• **Activity**
Of the entries below, restate word for word only the section that runs from the line with "Już niedługo zostaniesz" to the line with "Twoim życiu zawodowym", counting both ends.
··· Data supplied ···
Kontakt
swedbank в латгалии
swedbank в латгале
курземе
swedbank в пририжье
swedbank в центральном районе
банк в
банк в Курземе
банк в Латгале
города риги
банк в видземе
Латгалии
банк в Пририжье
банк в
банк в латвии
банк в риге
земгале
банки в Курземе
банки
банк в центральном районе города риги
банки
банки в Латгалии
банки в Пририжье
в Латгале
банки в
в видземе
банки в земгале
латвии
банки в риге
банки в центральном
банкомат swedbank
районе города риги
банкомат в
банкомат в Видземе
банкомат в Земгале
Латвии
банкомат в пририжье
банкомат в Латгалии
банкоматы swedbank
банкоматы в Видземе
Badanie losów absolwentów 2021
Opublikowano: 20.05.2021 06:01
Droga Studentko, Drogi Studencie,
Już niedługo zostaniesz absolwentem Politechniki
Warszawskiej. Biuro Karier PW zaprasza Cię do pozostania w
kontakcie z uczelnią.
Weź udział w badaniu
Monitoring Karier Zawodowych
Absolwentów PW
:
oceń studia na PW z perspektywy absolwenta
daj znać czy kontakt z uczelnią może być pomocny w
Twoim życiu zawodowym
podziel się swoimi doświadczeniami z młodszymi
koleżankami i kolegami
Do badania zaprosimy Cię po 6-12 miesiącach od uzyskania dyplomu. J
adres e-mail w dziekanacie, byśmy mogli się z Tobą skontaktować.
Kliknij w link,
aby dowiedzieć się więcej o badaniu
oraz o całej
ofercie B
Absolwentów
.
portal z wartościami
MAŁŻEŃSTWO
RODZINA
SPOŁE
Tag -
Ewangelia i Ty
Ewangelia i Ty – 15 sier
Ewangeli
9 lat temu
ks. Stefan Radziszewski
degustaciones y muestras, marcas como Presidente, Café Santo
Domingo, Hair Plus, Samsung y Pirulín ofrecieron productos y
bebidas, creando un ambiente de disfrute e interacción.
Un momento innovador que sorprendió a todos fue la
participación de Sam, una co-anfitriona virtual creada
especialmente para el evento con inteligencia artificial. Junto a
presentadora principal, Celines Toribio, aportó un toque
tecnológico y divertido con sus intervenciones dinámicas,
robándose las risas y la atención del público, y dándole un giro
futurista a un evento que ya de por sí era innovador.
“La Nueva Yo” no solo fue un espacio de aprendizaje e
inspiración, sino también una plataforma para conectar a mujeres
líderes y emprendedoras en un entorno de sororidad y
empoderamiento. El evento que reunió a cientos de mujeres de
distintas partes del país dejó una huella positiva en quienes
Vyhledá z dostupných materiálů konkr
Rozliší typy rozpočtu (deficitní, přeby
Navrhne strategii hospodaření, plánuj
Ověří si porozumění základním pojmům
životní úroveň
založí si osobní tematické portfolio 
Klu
···
··· Data supplied ···
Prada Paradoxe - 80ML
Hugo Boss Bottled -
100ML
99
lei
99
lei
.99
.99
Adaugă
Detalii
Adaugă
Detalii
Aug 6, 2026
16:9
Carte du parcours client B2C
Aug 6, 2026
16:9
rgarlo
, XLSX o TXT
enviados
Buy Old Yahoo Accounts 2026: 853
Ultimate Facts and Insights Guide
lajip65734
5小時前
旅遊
···
··· Data supplied ···
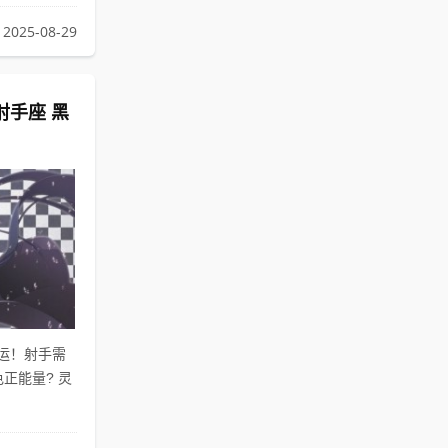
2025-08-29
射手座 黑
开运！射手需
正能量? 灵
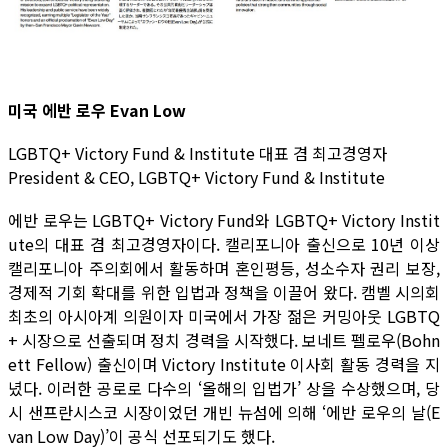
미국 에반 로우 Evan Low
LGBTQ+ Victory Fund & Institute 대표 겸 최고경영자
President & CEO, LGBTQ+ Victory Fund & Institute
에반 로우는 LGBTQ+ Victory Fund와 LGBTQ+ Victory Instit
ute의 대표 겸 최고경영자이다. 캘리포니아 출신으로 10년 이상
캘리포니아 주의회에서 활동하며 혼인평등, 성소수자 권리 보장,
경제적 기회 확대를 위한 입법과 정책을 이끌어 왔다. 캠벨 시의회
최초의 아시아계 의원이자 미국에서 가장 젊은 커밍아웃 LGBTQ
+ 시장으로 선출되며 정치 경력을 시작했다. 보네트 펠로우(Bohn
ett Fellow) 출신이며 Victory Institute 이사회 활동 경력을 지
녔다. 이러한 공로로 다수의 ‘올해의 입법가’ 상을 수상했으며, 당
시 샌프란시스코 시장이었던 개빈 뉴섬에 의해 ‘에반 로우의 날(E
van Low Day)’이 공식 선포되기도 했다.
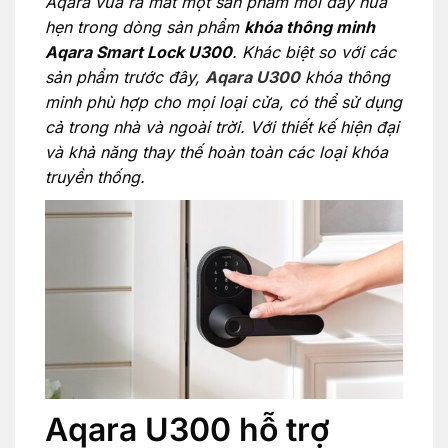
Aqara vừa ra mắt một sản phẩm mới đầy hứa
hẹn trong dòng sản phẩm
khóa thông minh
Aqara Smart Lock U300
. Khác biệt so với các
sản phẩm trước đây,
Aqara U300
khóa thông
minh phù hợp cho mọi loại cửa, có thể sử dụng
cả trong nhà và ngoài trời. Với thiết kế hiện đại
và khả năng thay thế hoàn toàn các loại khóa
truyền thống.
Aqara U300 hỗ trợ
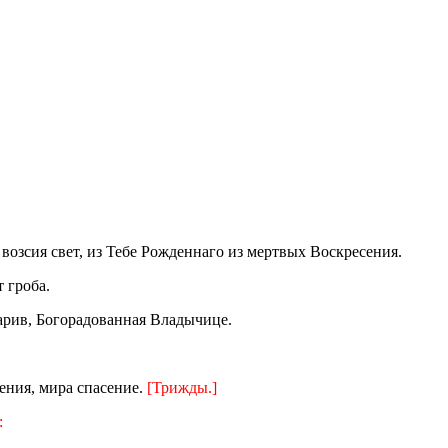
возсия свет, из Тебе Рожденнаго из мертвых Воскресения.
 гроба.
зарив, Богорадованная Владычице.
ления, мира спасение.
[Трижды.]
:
···
• **Response box**
Już niedługo zostaniesz absolwentem Politechniki
Warszawskiej. Biuro Karier PW zaprasza Cię do pozostania w
kontakcie z uczelnią.
Weź udział w badaniu
Monitoring Karier Zawodowych
Absolwentów PW
:
oceń studia na PW z perspektywy absolwenta
daj znać czy kontakt z uczelnią może być pomocny w
Twoim życiu zawodowym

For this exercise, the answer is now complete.